Так что басмановская благосклонность и участливость, ежели их вообще можно было добиться, были не в цене, и никто не позавидовал Чёботову, которому они достались как будто и вовсе задаром. Наоборот, если за что и пожалели боярина, если и посочувствовали, так только за то, что с утешителем ему не повезло так же, как и с обидчиком. У этого утешителя лекарства были приготовлены из тех же снадобий, что и яд обидчика.
Боярин Семён Васильевич Яковлев, выходя из трапезной вместе со своим сродником Иваном Петровичем Яковлевым, сказал тому, не больно и таясь, а может, и намеренно не таясь:
— Пожалел волк кобылу...
Иван Петрович не стал поддакивать этой не то надменной сочувственности, не то ехидности своего родича, хотя у самого на пьяном языке тоже вертелась каверза — и похлеще ещё! С Чёботовым они приятельствовали, и досадно было за его малодушие, досадно и горько, что он так осрамил себя. С осрамлённым с ним как и дружбу-то теперь водить?! Но Иван Петрович знал Чёботова: тот мог снести любую опалу, мог пойти на плаху, не попросив милости, только бы при этом не трогали, не казнили его чести. Честь ему была дороже жизни. Да и ему ли единому?! Каждый берёг её и охранял как святыню, и не было ничего страшней на этом свете, чем ущемление, попрание чести. Понимал это Иван Петрович, ведь и сам был замешен на тех же дрожжах, и видел, что удар, нанесённый Чёботову царём, пришёлся в самое уязвимое место, — и вряд ли это было случайно. Царь знал, что делал, знал, куда бил, и бил, конечно, намеренно. В этом Иван Петрович нисколько не сомневался, догадываясь, что Чёботов стал жертвой царской мести, потому-то и сдержался, не поддакнув в сердцах и спьяну откровенному ехидству, пусть даже в чём-то и сочувственному. Давняя дружба с Чёботовым давала ему самое большое право и осудить его, и презреть, но эта же дружба помогала сейчас и понять боярина, зная, что сокрушило в нём его гордость и силу духа. Правда, это понимание не склоняло Яковлева к оправданию Чёботова, и в душе у него не уменьшилось ни негодования, ни злости на своего приятеля, но негодование и злость требовали иного выхода, а не зубоскальства или ехидства. Зубоскалили и ехидничали те, кто ни на минуту не поставил себя на место Чёботова и не задумался, не понял, не захотел понять, что царский местнический произвол уже перестал быть только средством возвышения его родни. Он превратился в особого рода оружие, от которого ни у кого не было защиты.
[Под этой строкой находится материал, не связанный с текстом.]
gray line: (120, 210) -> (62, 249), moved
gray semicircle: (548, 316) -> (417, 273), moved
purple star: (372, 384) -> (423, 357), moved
Иван Петрович сказал об этом своему надменному родственничку, но не сразу, а чуть погодя, когда они вышли из хором и остались один на один, без случайных или намеренных подслушников.
Необыкновенно тёмная ночь, как тайная соучастница, приняла их под свой покров и на какое-то время как будто оторвала, отлучила от всего земного и сущего, подавив, ослепив непроглядным мраком. Даже хмель, тяжело заложивший им головы, разом пошёл на убыль от этого мрака. Бывают такие ночи, будто нарочно созданные для самых тайных и страшных дел.
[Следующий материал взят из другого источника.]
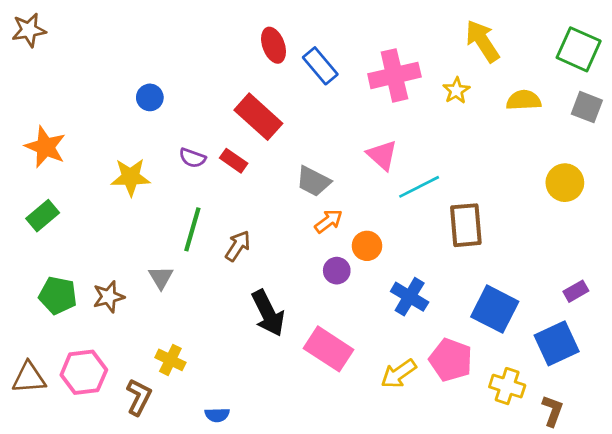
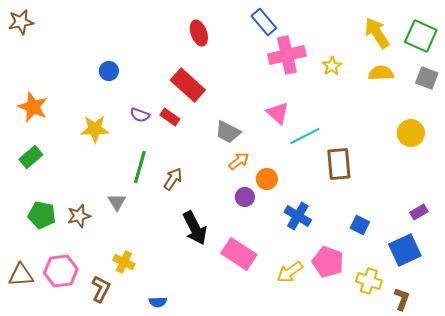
yellow arrow: (482, 41) -> (377, 33), moved
blue rectangle: (320, 66) -> (264, 22), moved
blue square: (495, 309) -> (360, 225), size x0.6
— Морок-то, Господи! Хоть в глаз коли, — тихо, с удивлённо-испуганным пришептом вымолвил Семён Васильевич и приостановился. Сказанное Иваном Петровичем, казалось, не дошло до его сознания.
Где-то неподалёку послышался говор: ночь соучастливо скрывала не только их одних. Тихие голоса поплутали в кромешной тьме и затихли, исчезли, будто канув в небытие. Потом появились новые, но их почти сразу поглотил мрак.
— Ты всегда его боялся, — дождавшись тишины, сказал Семён Васильевич и осторожно двинулся сквозь темень. — И через ту боязнь, а не от родства вовсе, неотступно шёл за ним... И весь род наш тянул, рьянясь не отстать от Захарьиных. А у страха, ведомо, глаза велики.
Ни осуждения, ни упрёка не было в его голосе — одно лишь вялое равнодушие. Но за этим равнодушием легко угадывался давний, закоренелый разлад между ними, камень, претычина, которая каждому из них уже вдоволь насажала душевных ссадин.
— А ты не боялся и супротивничал? — совсем без обиды, давно научившись переваривать подобное, отозвался Иван Петрович.
— Не пресмыкался, однако... И пуганой вороной також не был, куста не страшился.